Path to 50,000,000 on a Shoestring Budget
Having spent a grand total of $0 in marketing, I’d like to take this time to share how we came this far in the past year. We never raised capital and never had the budget to invest in marketing. Instead, we ran as a small team and really only had the resources to focus on building the product with our own sweat equity. Chris, Nigel, and I spent every waking hour perfecting the product. We talk to our users every day, listening and absorbing feedback, then injecting that wisdom back into the product. We made people happy, one user at a time.
It seemed like a silly idea to make a single user happy when everyone is going after millions of users, but it wasn’t long before we saw the impact of our philosophy. We started to notice people writing about Sniply.

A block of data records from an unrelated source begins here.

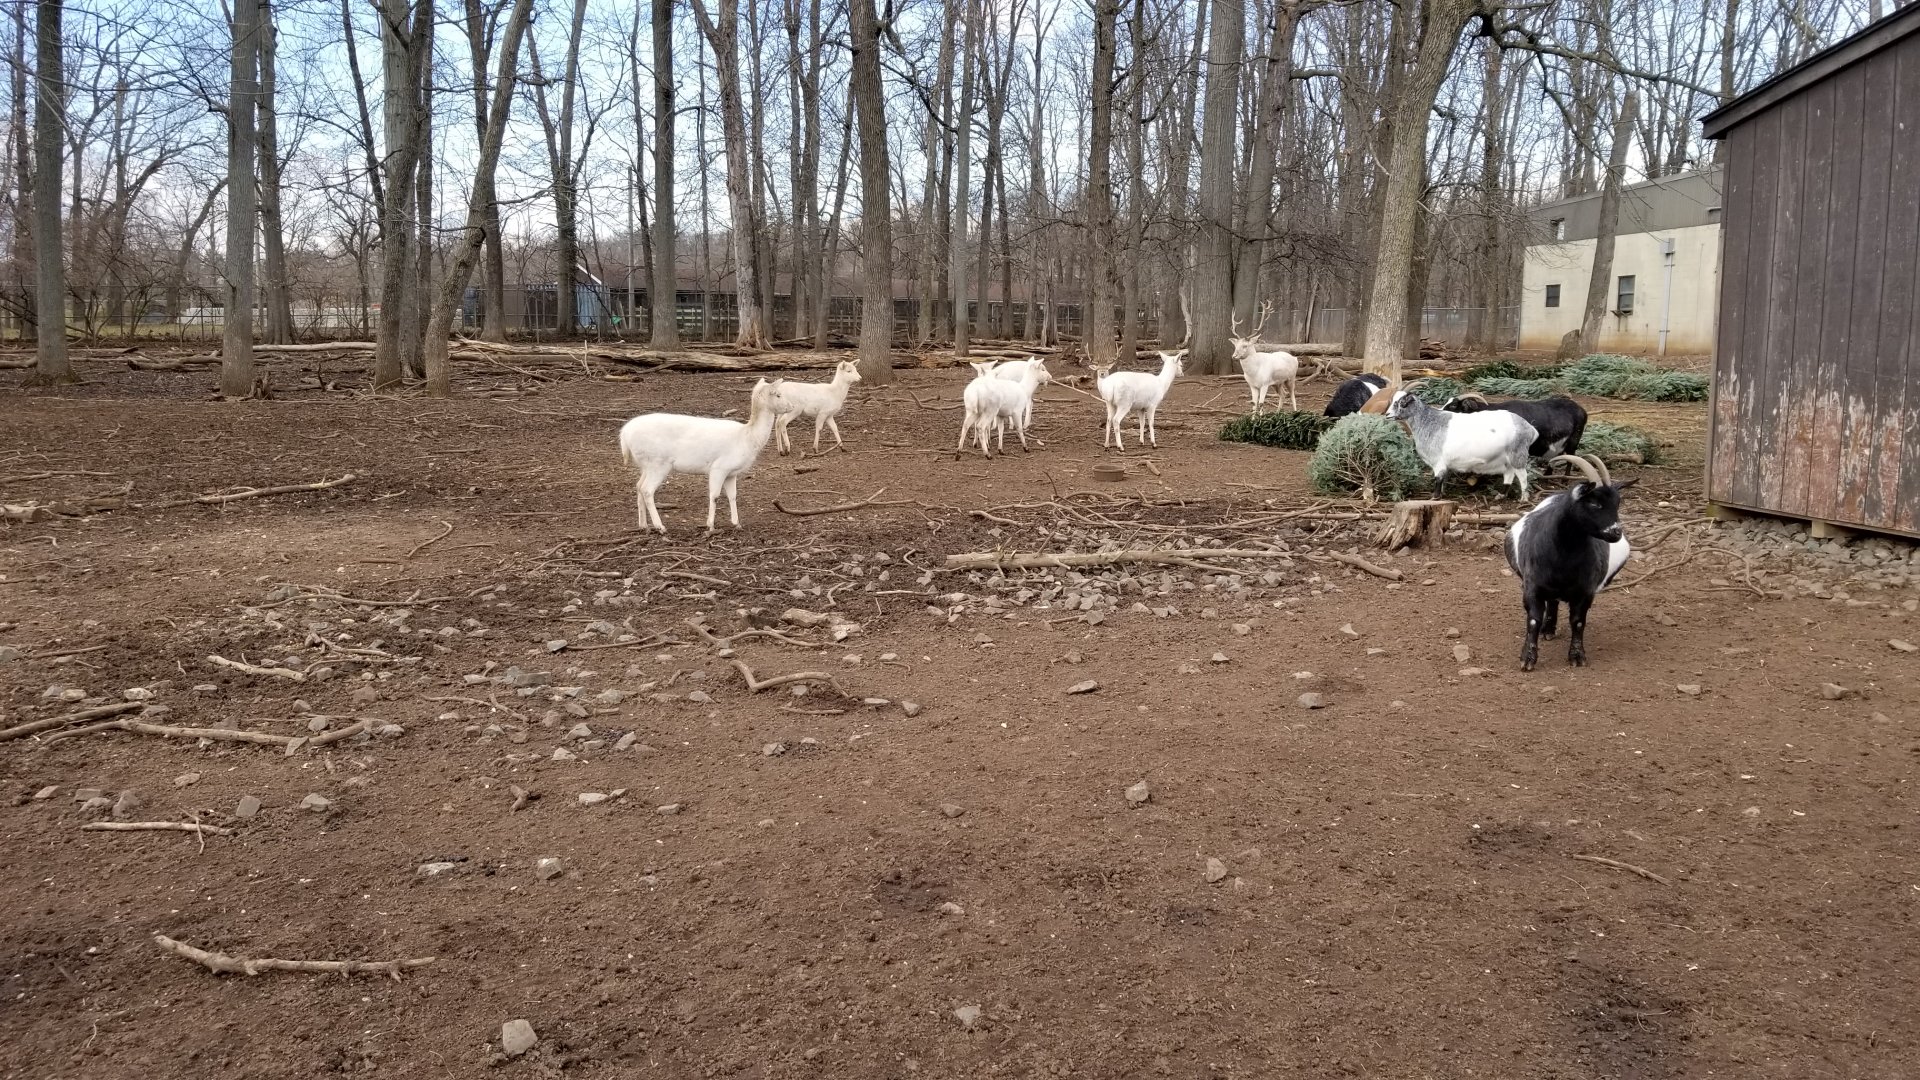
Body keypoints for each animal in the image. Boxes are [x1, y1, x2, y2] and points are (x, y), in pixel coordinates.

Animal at [617, 378, 791, 533]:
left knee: (638, 486)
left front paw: (737, 524)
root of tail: (624, 435)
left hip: (646, 464)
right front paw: (711, 526)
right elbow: (714, 496)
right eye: (778, 395)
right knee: (647, 490)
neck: (747, 437)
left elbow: (733, 496)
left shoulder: (731, 472)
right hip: (658, 463)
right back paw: (660, 527)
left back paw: (643, 525)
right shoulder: (719, 467)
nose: (791, 406)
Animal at [1386, 384, 1539, 500]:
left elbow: (1438, 479)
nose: (1387, 415)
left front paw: (1435, 497)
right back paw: (1501, 495)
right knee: (1509, 474)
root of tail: (1530, 429)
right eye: (1393, 400)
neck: (1428, 422)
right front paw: (1442, 494)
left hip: (1517, 454)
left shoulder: (1438, 461)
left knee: (1522, 475)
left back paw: (1523, 499)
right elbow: (1443, 479)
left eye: (1402, 403)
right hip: (1506, 458)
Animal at [1504, 454, 1637, 670]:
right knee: (1552, 601)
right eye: (1594, 503)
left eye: (1618, 503)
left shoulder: (1586, 591)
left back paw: (1550, 629)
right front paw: (1528, 659)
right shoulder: (1532, 587)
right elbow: (1533, 620)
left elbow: (1578, 621)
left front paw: (1577, 656)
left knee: (1554, 601)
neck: (1563, 559)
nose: (1616, 532)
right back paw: (1548, 629)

Not just of our tool or the concept, but of the service and dedication from our team. Our users not only shared Sniply as a tool, but they also spread the word of the commitment they felt from us as founders. We started to rally supporters—organically. No affiliate payout, no sponsorship, just relationships in good faith.
As of today, there are hundreds of blog posts out there about Sniply. They’re evergreen content that drives compound traffic to our site every single day. Every new user that comes by is treated with the same dedication. We engage, we listen, and we build. That’s all we’ve ever done, and perhaps all we’ll ever do.
Learning About Our Own Product
We came up with the Sniply idea, but in many ways, the product is defined by our users. Sniply is quite simple. It’s a tool that allows you to add things to other things. What people do with it—we have relatively little control over. As a result of this, we spend a lot of time observing and learning what our users do with Sniply. How they use it, why they use it, and how they’d like to use it.
Over time, I began compiling my discoveries around these mysteries across multiple posts:
What is Sniply?
Why do people use it?
Introducing Sniply Analytics
How are people driving traffic to their Snips?
How are people improving conversion rates?
What is Sniply’s role in brand awareness?
Why do content publishers like Sniply?
Why do small businesses like Sniply?
Why do large corporations like Sniply?
Creating an Extended Culture
We believe that company cultures should extend beyond internal interactions. Culture should be felt even by the user. We do everything we can to create an open culture where users feel comfortable providing critical feedback. We issue refunds in a heartbeat if anyone is unhappy. We allow users to name their own price. We do everything we can to be human beings first and a company second. We treat our users as we would our friends. We do everything we can to help them even when it has nothing to do with our product.
We hope that when people think of Sniply, they think of the people behind the product. Their attachment to our brand should be beyond our logo and our technology. We want everyone to feel as though they’re part of our product development team. That they can shape our product. That they have a voice that will always be heard and respected. Whether people love or hate what we’ve built, our commitment is to always listen and challenge ourselves to do something about it. If someone loves Sniply, how can we make them love us a little more? If someone hates Sniply, how can we make them hate us a little less?
Those are the things we talk about every day. An extended culture means we blur the lines between employees and users. This undoubtedly gets harder as we grow bigger, but we can’t afford to disregard the very thing that got us this far.